→ Exercise aim
With all pictures omitted, return verbatim the lines from the beginning of the records below through the line containing "677 694 2.01".

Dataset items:
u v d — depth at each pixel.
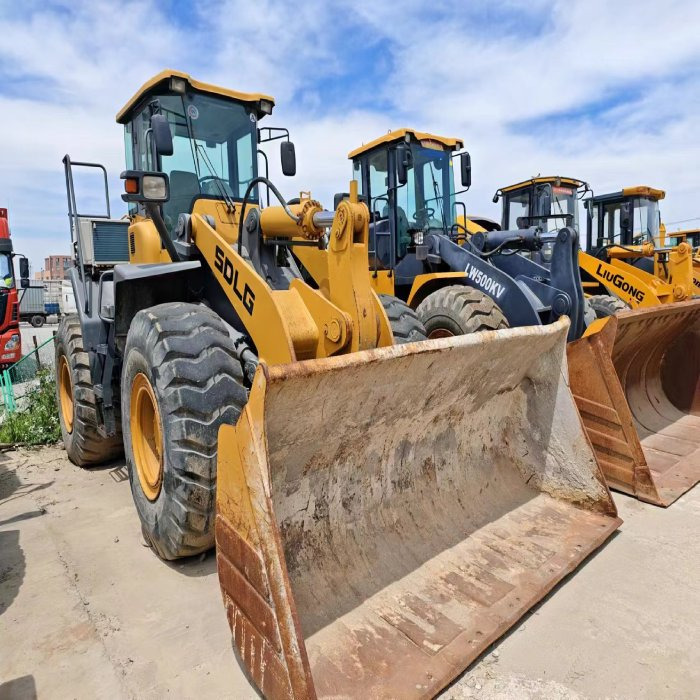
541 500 3.21
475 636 2.16
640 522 3.30
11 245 9.88
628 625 2.38
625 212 10.42
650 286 8.88
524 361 3.07
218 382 2.66
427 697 1.88
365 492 2.59
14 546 3.22
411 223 6.50
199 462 2.60
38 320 25.52
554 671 2.12
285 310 2.81
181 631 2.39
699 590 2.62
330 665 1.99
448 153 6.73
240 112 4.34
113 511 3.71
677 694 2.01
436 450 2.93
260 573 1.83
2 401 7.28
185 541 2.70
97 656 2.25
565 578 2.73
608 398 3.66
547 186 9.09
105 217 5.42
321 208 3.09
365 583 2.38
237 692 2.04
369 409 2.37
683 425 4.69
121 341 3.45
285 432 2.10
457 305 5.03
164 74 3.94
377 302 2.89
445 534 2.75
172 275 3.43
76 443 4.50
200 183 4.14
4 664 2.22
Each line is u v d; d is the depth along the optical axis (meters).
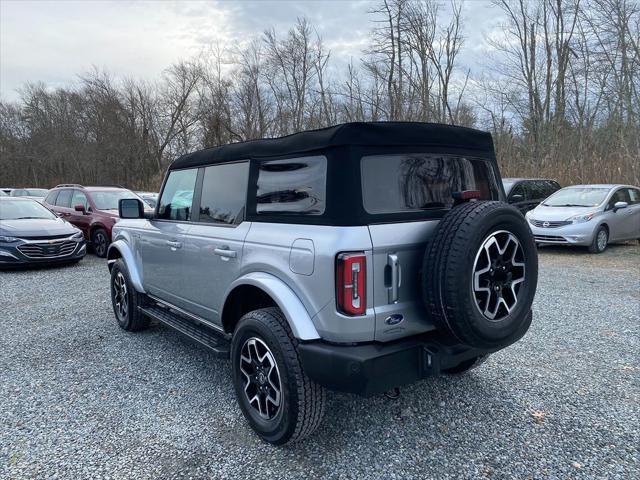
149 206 13.48
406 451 2.78
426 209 2.82
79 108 37.97
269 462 2.70
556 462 2.63
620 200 10.97
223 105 32.53
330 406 3.34
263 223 3.04
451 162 3.03
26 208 10.37
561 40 20.64
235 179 3.39
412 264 2.64
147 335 5.11
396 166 2.72
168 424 3.16
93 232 11.08
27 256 8.95
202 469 2.64
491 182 3.32
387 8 23.14
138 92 36.44
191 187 3.98
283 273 2.76
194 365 4.20
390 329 2.57
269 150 3.06
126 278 4.98
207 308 3.67
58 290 7.48
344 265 2.42
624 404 3.29
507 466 2.61
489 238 2.50
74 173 39.12
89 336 5.08
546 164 16.86
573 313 5.57
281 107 30.89
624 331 4.88
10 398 3.58
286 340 2.70
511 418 3.13
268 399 2.84
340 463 2.67
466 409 3.26
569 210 10.52
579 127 19.31
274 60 30.38
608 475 2.51
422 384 3.66
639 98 16.98
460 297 2.39
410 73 23.45
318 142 2.66
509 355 4.25
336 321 2.47
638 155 14.05
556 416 3.15
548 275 7.95
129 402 3.49
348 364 2.44
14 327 5.46
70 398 3.56
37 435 3.04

→ The completed task
u v d — depth at each pixel.
541 500 3.21
475 636 2.16
640 522 3.30
11 245 9.88
628 625 2.38
625 212 10.42
650 286 8.88
524 361 3.07
218 382 2.66
427 697 1.88
365 492 2.59
14 546 3.22
411 223 6.50
199 462 2.60
38 320 25.52
554 671 2.12
285 310 2.81
181 631 2.39
699 590 2.62
330 665 1.99
448 153 6.73
240 112 4.34
113 511 3.71
677 694 2.01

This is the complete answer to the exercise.